With capabilities like automatic placement-clustering, advanced logic structuring, analytical clock-and-data optimisation and new algorithms for power optimisation, the latest release offers up to 5% better timing, 5% smaller area and 20% power savings.

Superior place-and-route technology has led to Graphcore, a UK-based artificial intelligence startup, to adopt IC Compiler II as their implementation platform for designing their first and ultra large, machine learning processor chip.

"We are designing a completely new type of processor – an Intelligent Processor Unit (IPU) designed to help customers accelerate the development of machine intelligence products and services," said Simon Knowles, CTO of Graphcore.

"With an extremely large design being built-from scratch, fast and predictable QoR throughout the design flow is key for our success. We believe IC Compiler II's powerful infrastructure and superior technologies will enable us to achieve our goals and bring our product to market on time."

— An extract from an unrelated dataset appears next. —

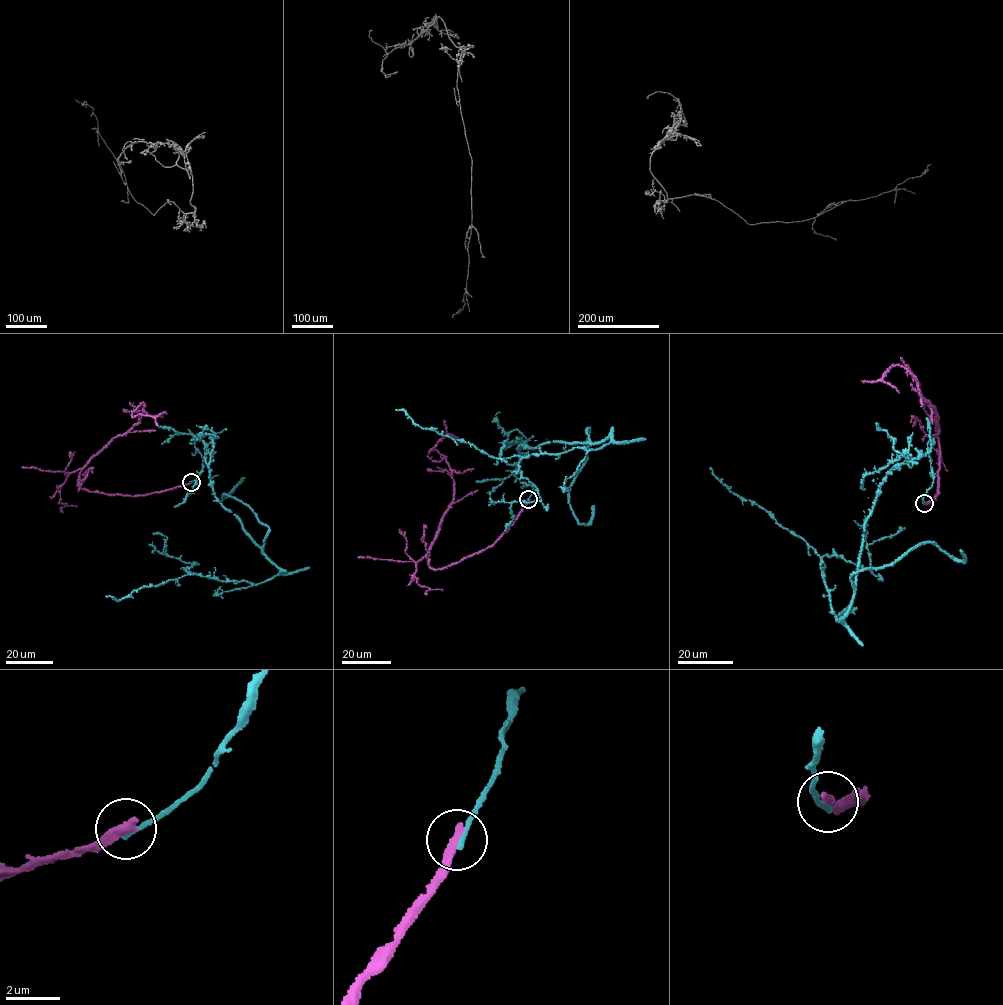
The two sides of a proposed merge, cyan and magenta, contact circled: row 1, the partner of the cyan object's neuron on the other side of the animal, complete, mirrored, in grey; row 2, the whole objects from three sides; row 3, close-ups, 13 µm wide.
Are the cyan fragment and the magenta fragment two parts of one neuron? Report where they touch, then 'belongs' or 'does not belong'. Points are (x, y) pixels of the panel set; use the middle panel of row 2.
(528, 499) | does not belong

The latest release of IC Compiler II provides key new technologies specifically targeted at increasing QoR, TTR, as well as advanced-node enablement. Concurrent Clock-and-Data (CCD) Optimisation, a key technology for high-performance designs, has been significantly enhanced with a new, solver-based, multi-objective engine capable of trading-off timing, area and power over an expanded solution space with minimal runtime impact.

CCD also benefits from new technology specifically focused on power reduction. Other optimisation technologies have been deployed in both the pre-route and post-route stages of design. During pre-route, enhanced global-route-based optimisation provides significantly improved pre- to post-route correlation with better timing.

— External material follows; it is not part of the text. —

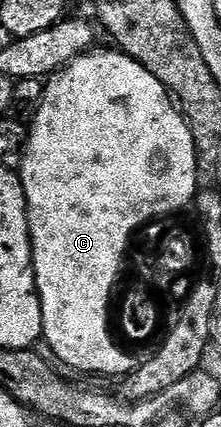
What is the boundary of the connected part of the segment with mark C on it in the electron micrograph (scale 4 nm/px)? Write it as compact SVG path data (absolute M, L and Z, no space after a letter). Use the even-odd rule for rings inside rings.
M92 49L84 55L79 55L72 63L67 64L61 71L56 71L42 84L43 96L39 99L39 108L35 111L35 120L30 120L29 130L27 133L27 148L23 154L23 164L17 169L19 180L23 182L23 192L27 198L27 220L29 221L29 229L31 230L31 256L33 257L33 265L35 266L35 287L39 290L39 300L43 306L43 339L45 343L51 346L51 351L56 355L54 358L58 360L64 368L72 367L75 371L92 371L95 375L119 375L125 377L131 371L131 359L123 359L123 355L119 355L119 351L115 351L115 347L111 347L111 343L107 343L107 335L109 329L103 327L103 303L107 303L107 294L111 288L111 279L115 279L115 270L119 268L119 251L123 251L123 239L127 239L127 231L132 231L135 228L135 223L140 223L141 220L147 219L147 215L156 215L156 213L166 213L167 207L180 207L183 204L183 199L195 197L196 192L200 190L198 183L197 157L195 156L193 134L190 133L190 127L183 118L182 112L173 102L171 95L168 94L166 87L163 87L161 81L157 77L153 77L148 69L143 68L133 57L122 53L119 49L113 51L99 51L100 49Z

In addition, advanced buffering for high-fanout nets improves QoR for the most challenging designs. Post-route, the optimisation has been enhanced with two key new technologies: optimisation driven by path-based analysis (PBA) and new advances in leakage power optimisation.

In addition to QoR, several new technologies have also been introduced to help accelerate TTR. For example, automatic placement clustering provides an optimised initial placement, leading to less variability between runs, and thus reducing the time needed to achieve an optimal placement.

Another example is automatic-max-density technology which increases productivity by automatically determining the targets for cell spreading during placement, providing optimal wire length, timing and congestion.

"IC Compiler II has rapidly established itself as the place-and-route solution of choice for high-performance designs, and the recent adoption by innovative startups like Graphcore exemplifies this trend," said Sassine Ghazi, Senior VP and Co-GM, Design Group at Synopsys.

"Key technology enhancements in the latest release of IC Compiler II focus on efficiently delivering excellent QoR for performance-critical designs, helping our customers get more differentiated products to market quickly."